Ich steh vor der gleichen Entscheidung werde mir aber zu 90% eine 64 GB holen weil ich damals auf einer normalen platte ne Partition von 60 GB Größe nur für Windows und Browser usw erstellt und es hat volkommen gereicht
War Ca. Zu 60% voll 

Mfg Der Stuhl


----------



## hulkhardy1 (28. August 2011)

*AW: Wie groß muss meine ssd wirklich sein ?*

Also ohne Spiele reicht dir eine 60/64 GB große SSD locker. Ich hab in meinem Notebook eine 64GB SSD und nur für win7 und die dazugehörigen Programme die man so braucht hab ich immer noch 33GB frei. Auf meinem PC hab ich eine 120GB SSD aber ich installiere auch die ganzen Spiele auf ihr.

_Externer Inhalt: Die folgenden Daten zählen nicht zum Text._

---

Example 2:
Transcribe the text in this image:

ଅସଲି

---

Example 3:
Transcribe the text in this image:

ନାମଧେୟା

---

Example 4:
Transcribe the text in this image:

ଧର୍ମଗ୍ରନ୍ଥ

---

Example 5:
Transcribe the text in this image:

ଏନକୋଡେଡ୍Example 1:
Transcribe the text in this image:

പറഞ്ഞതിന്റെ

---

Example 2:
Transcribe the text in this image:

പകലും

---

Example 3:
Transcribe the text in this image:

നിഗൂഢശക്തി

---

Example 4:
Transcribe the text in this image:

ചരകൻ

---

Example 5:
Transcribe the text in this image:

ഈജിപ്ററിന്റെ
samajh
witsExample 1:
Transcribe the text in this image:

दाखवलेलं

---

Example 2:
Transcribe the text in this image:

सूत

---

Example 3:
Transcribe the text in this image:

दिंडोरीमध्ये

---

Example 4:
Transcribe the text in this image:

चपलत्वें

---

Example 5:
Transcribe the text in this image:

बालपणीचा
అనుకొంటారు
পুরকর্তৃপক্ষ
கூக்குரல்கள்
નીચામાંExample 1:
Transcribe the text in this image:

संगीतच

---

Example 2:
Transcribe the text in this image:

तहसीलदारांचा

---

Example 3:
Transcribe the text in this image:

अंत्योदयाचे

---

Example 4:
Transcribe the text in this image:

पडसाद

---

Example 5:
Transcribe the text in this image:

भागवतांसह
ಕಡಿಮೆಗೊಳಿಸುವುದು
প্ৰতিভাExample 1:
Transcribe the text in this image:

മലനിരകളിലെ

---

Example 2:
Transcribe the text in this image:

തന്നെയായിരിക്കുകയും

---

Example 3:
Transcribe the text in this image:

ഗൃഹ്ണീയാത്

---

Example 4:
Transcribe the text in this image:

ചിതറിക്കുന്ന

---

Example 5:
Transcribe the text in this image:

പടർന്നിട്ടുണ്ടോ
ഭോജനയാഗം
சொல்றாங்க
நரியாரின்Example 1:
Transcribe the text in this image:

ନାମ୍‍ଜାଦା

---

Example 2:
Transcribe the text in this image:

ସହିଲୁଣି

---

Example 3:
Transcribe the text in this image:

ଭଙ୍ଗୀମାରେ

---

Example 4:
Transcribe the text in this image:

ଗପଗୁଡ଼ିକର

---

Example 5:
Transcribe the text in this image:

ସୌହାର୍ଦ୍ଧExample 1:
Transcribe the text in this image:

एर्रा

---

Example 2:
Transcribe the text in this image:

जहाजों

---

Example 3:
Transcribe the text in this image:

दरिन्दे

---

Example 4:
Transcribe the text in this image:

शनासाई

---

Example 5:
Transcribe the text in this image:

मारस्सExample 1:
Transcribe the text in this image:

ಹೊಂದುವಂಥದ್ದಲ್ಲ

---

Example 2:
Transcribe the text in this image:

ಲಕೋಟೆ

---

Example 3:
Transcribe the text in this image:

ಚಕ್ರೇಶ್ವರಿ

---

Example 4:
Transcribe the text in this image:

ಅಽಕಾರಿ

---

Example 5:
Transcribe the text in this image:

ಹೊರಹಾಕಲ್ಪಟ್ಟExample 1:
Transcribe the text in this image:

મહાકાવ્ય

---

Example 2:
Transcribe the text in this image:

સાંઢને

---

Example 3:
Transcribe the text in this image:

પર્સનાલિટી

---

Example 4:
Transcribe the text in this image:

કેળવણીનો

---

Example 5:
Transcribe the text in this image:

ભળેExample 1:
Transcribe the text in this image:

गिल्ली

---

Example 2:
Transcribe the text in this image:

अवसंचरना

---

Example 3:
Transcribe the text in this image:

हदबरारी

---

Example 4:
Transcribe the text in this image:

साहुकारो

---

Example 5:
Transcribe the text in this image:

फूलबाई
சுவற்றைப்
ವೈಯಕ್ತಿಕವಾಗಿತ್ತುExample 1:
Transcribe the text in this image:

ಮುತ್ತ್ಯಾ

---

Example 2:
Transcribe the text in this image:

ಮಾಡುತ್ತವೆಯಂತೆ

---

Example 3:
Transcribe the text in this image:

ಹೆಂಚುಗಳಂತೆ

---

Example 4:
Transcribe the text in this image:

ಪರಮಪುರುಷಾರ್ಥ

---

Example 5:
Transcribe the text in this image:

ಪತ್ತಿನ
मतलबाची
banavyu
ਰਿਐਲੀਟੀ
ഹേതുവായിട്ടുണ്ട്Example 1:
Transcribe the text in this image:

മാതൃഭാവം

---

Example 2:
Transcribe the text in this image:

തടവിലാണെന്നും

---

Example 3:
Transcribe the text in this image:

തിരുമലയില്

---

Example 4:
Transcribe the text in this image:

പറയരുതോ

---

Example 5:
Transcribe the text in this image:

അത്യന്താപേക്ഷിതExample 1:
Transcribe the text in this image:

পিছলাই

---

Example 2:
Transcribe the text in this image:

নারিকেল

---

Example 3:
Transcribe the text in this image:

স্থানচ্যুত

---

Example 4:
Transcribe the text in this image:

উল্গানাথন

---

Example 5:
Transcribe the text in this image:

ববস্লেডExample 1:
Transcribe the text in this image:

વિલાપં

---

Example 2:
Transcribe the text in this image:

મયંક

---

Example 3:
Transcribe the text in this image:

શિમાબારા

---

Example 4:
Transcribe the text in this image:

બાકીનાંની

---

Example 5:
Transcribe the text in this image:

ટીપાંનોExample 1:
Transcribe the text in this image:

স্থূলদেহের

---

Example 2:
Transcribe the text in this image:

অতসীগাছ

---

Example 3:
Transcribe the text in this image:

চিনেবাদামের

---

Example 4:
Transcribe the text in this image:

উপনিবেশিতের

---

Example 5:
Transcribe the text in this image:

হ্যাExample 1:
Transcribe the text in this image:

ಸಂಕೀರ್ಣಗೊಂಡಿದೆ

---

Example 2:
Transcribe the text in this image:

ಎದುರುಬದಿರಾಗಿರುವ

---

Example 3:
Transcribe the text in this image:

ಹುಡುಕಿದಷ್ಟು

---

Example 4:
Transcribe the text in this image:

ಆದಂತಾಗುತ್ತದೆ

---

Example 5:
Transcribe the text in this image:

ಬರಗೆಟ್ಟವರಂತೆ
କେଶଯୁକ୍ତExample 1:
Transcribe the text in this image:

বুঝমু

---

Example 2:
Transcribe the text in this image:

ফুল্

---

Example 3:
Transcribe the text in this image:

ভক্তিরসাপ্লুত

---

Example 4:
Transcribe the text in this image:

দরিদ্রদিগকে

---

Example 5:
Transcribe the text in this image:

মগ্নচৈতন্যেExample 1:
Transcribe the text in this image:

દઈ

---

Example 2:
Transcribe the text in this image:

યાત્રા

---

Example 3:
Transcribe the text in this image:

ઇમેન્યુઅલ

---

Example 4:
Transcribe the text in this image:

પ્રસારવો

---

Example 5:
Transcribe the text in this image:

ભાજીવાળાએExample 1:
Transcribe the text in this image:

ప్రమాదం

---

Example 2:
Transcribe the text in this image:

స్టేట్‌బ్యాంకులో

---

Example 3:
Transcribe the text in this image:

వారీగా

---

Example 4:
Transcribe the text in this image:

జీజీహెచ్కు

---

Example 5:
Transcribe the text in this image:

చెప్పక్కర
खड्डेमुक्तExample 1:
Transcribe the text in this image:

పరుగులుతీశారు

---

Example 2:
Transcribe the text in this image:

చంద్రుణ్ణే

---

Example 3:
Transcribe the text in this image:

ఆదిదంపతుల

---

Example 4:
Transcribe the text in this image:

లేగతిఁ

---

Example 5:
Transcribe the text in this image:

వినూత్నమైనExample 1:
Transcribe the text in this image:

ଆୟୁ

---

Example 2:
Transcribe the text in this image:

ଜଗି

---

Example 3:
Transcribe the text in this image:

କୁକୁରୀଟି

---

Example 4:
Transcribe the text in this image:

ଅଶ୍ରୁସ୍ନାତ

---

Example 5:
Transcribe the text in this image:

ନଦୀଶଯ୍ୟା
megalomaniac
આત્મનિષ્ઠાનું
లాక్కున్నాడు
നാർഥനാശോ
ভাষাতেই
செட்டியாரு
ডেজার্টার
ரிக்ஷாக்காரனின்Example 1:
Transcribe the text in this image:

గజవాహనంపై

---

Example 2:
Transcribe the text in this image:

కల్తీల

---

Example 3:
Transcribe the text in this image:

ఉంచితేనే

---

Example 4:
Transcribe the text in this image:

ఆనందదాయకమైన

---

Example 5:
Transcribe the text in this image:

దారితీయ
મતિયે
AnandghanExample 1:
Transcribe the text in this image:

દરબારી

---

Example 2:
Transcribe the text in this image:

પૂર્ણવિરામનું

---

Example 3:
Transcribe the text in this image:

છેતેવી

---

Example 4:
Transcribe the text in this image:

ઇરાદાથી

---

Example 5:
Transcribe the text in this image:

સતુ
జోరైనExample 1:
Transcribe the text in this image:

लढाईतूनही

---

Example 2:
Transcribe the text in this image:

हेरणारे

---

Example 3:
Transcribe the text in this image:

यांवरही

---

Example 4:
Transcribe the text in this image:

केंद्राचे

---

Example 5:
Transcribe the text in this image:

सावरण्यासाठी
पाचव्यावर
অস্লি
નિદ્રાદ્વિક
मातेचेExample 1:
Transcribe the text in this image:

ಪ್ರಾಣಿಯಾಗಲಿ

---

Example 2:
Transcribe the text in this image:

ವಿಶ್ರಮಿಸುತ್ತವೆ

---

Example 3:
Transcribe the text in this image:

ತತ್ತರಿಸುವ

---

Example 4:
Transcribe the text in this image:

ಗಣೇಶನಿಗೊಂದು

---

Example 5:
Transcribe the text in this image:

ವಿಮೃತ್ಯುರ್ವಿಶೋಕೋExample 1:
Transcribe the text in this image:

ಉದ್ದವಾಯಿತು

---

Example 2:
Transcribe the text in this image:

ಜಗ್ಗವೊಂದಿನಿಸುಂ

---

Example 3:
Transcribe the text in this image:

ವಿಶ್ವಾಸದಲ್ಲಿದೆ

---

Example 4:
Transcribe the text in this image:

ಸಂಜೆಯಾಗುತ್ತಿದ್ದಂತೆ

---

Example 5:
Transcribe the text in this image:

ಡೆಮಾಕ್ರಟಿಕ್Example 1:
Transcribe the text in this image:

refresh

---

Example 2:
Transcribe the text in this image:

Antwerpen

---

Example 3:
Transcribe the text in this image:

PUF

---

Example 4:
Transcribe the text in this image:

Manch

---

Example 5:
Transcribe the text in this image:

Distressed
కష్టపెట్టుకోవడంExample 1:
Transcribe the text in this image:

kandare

Also für dein Profil das du genannt hast wäre eine Crucial m4 64GB perfekt für dich.


----------



## roheed (28. August 2011)

*AW: Wie groß muss meine ssd wirklich sein ?*

wenn man sich etwas zusammen reißt, virtuellen ARbeitsspeicher umlegt und Standby-Modus datei löscht reichen einem eine 64gb ssd mehr als dicke. allein V-RAm und Hibernate File kann man schon 8gb+ sparen. mit windows und paar tools kriegst des ding nicht voll.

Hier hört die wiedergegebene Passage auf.